Add the water and salt to a saucepan and bring to a boil over a medium-high heat. Add the pasta and cook following packet instructions until al dente.
Step 2.
Meanwhile, gently toast the peppercorns for a minute in a small dry frying pan set over a medium heat (skip this step if you prefer a milder pepper flavour).
Step 3.
Use a pepper mill (or spice grinder or pestle and mortar) to grind the pepper into a mixing bowl. Grate in the cheese.
Step 4.
When the pasta has boiled for about 5 mins, take a tbsp of the boiling water, add to the cheese and mix vigorously into a paste (it will be thick and dry), then add another tbsp and keep mixing. Keep adding water and mixing until you have something nice and smooth, the texture of cream cheese.
Step 5.
Warm your serving bowls by soaking them in a washing up bowl of very hot water, then dry with a tea towel just before serving.
Step 6.
Drain the pasta, reserving a small bowl of the cooking water.

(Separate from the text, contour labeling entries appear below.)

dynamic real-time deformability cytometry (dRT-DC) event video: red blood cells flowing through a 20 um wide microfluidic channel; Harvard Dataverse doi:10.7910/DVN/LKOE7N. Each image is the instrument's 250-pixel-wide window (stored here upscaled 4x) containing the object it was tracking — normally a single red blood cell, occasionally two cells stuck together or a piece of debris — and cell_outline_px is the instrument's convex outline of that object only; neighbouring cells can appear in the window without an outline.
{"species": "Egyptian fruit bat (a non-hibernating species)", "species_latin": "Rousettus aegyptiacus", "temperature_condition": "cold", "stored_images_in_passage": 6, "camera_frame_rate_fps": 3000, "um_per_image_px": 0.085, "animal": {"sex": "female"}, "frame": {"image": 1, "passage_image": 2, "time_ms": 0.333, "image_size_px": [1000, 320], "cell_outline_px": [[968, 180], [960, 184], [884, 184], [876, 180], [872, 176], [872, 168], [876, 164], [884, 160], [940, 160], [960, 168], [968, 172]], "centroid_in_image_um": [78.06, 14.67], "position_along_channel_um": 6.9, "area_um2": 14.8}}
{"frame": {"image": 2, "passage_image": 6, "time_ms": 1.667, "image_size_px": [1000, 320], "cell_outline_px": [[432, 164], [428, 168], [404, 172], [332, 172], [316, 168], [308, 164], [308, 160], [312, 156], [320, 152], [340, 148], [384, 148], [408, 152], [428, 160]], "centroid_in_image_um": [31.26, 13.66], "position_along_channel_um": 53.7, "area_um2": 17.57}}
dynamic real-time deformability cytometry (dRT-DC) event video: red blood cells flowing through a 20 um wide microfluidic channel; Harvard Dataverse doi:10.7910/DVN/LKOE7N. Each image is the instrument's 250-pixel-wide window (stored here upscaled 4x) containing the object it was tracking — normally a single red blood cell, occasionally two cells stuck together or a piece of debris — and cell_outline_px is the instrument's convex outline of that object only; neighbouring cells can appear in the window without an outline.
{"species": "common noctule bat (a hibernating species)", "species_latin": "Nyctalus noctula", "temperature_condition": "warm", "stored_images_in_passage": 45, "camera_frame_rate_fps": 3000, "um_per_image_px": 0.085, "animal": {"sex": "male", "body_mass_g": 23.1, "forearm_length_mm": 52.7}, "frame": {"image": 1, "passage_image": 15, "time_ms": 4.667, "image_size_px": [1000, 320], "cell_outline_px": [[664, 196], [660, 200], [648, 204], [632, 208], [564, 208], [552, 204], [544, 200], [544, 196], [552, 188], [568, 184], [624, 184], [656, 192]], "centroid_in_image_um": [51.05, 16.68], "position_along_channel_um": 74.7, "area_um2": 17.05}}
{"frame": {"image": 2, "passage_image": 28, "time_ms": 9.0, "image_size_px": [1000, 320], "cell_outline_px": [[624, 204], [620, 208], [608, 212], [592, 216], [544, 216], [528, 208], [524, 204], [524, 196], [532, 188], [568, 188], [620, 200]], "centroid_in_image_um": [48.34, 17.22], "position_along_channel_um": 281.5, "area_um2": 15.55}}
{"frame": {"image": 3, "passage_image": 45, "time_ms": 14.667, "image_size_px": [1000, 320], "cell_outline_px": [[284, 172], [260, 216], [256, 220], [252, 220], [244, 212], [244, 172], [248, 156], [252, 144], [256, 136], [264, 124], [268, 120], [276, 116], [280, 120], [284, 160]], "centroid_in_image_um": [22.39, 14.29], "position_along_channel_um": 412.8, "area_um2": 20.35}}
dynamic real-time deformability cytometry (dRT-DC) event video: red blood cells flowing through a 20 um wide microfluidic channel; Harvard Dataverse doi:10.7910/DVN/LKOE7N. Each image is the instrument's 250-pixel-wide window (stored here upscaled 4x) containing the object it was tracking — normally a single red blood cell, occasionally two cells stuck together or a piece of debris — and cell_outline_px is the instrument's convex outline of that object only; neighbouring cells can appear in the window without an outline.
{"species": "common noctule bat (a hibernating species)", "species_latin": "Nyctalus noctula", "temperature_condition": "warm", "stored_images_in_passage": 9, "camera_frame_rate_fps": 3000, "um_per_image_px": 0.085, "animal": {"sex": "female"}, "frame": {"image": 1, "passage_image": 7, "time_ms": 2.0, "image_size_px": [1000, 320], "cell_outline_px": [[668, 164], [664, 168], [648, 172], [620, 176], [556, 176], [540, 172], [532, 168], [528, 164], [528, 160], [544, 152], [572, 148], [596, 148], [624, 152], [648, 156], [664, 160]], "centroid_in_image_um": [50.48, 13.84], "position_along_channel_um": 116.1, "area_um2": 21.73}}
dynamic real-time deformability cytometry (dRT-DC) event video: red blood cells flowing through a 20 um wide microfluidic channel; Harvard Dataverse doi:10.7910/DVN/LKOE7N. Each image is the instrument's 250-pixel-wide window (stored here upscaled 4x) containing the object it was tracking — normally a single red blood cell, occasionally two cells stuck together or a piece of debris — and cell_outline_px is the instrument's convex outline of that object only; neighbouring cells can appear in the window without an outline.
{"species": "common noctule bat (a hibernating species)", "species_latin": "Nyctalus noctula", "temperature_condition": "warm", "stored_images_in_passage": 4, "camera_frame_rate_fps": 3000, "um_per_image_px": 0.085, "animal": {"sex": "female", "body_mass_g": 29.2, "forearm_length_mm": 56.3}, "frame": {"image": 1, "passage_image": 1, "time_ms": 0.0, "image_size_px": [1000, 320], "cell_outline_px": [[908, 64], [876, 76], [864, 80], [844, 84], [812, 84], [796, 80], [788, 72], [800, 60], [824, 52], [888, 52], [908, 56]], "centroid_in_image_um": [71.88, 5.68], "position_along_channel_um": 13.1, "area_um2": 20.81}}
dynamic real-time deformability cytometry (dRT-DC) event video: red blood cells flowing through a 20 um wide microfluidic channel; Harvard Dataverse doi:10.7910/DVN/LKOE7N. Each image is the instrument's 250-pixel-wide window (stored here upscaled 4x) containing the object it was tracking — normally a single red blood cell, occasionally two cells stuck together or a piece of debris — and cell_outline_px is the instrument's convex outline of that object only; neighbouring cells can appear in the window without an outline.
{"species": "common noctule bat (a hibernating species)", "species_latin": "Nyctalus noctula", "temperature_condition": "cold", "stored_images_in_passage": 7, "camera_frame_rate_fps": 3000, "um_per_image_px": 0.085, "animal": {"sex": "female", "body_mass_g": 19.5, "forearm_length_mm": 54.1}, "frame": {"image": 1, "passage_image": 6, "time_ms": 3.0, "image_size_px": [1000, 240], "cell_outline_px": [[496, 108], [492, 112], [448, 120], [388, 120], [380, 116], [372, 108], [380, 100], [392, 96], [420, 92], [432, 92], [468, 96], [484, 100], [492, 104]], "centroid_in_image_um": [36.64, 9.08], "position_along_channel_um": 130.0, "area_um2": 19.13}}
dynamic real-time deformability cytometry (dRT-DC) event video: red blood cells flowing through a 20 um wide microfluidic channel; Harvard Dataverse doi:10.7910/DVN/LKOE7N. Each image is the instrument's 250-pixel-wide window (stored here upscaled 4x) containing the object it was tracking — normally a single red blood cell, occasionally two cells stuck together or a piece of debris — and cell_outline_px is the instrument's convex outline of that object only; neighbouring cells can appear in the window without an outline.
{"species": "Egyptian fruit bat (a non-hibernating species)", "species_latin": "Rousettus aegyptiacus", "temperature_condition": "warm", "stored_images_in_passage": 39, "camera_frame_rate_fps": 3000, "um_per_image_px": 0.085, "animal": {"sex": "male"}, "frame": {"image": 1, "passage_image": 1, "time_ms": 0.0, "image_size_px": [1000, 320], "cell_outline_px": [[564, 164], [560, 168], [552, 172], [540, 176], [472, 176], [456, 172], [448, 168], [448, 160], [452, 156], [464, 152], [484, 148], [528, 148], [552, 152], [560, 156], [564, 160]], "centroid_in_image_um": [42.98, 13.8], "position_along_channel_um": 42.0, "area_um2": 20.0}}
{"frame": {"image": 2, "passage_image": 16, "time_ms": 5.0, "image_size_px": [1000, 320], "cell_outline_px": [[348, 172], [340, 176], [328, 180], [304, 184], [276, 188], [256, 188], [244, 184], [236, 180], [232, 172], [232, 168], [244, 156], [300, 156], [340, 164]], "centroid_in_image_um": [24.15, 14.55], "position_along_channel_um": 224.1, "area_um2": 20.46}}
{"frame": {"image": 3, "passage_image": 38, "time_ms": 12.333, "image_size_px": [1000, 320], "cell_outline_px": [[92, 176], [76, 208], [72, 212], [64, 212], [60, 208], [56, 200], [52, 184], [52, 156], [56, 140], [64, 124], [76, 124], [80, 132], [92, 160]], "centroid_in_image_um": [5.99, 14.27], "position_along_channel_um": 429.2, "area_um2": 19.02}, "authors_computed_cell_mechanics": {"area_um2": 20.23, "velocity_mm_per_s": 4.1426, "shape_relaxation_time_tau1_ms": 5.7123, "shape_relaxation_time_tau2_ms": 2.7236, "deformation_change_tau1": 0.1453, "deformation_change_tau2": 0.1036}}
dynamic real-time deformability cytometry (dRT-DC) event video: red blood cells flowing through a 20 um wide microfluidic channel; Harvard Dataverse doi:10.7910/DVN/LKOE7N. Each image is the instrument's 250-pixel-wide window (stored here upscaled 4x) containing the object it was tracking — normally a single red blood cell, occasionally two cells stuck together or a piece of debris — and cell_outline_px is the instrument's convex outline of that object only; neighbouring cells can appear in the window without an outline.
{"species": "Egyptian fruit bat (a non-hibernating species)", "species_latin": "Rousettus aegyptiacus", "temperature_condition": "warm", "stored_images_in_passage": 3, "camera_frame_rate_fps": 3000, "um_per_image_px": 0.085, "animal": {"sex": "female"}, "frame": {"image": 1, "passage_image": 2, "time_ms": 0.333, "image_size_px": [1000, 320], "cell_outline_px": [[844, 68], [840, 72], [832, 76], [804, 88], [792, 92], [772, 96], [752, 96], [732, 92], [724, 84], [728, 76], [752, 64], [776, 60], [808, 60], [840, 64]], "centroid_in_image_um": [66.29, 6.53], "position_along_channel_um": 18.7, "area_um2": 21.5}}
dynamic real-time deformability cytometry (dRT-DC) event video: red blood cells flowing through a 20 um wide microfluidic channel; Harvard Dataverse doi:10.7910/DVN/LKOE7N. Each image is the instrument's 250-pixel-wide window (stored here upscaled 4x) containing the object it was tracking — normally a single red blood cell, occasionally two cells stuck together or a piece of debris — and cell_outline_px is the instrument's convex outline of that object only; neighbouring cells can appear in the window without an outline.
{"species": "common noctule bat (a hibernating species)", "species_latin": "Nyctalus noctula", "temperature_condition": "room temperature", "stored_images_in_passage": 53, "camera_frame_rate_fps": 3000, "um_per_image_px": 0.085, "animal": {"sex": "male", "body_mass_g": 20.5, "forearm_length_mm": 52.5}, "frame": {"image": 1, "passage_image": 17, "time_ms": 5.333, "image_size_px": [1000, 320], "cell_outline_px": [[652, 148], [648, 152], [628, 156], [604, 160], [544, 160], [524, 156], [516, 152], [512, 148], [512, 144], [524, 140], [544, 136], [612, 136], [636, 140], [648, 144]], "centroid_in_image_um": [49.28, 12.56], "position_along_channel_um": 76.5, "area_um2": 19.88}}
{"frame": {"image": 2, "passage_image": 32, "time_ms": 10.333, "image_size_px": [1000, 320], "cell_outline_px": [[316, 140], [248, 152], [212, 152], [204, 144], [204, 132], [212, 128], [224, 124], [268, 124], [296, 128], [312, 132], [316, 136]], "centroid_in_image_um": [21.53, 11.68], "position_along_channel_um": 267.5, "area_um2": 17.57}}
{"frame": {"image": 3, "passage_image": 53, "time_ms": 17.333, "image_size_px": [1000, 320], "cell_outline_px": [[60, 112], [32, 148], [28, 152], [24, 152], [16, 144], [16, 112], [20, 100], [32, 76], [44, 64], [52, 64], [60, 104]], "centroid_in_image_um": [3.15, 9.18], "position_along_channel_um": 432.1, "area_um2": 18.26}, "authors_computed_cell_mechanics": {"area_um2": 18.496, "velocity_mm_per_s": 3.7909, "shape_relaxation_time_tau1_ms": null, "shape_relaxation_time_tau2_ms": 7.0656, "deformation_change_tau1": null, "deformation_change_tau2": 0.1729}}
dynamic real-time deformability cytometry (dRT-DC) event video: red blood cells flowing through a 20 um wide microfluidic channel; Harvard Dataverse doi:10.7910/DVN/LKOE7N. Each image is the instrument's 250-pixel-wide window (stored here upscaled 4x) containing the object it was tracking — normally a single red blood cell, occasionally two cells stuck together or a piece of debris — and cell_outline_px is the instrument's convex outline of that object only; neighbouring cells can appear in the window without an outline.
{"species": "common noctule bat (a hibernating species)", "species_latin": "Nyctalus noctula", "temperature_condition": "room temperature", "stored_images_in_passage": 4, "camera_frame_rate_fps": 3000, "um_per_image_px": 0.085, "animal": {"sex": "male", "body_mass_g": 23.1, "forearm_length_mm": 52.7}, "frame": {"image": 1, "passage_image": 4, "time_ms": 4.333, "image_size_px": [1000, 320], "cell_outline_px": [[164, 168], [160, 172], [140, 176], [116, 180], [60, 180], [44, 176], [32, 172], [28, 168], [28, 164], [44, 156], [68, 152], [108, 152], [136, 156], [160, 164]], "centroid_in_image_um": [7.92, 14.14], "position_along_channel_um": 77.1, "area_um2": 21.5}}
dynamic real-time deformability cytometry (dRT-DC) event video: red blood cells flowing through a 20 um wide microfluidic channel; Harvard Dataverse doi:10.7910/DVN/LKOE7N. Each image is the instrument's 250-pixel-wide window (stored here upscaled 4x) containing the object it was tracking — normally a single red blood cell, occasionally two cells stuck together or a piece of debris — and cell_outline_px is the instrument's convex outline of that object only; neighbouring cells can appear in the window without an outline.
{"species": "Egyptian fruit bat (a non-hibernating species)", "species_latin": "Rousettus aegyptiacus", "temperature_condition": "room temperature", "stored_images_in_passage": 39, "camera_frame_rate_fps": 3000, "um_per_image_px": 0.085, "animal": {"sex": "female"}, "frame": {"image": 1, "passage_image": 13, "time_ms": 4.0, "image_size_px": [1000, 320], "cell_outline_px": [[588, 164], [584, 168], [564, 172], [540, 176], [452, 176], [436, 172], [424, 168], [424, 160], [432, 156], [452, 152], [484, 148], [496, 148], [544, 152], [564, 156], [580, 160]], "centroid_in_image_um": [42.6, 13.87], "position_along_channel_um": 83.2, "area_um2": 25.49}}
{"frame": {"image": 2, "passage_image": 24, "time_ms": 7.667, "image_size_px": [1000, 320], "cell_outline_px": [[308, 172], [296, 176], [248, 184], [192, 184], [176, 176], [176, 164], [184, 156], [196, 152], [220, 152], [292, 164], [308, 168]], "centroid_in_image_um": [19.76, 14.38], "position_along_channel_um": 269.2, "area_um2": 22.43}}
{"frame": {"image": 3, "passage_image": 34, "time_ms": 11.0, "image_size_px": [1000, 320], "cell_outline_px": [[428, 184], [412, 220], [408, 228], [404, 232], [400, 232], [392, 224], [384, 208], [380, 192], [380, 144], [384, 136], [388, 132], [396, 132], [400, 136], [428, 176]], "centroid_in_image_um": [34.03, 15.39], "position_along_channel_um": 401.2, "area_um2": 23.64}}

Place the drained pasta back into the saucepan, then add the cheese paste and a splash of the cooking water and mix well, adding more cooking water a little at a time until you have a rich, smooth, creamy sauce.
Step 7.
Plate in the warm bowls (this is particularly important with cacio e pepe, otherwise the sauce will go cold and claggy very quickly). Finish with a little more pepper, if you like.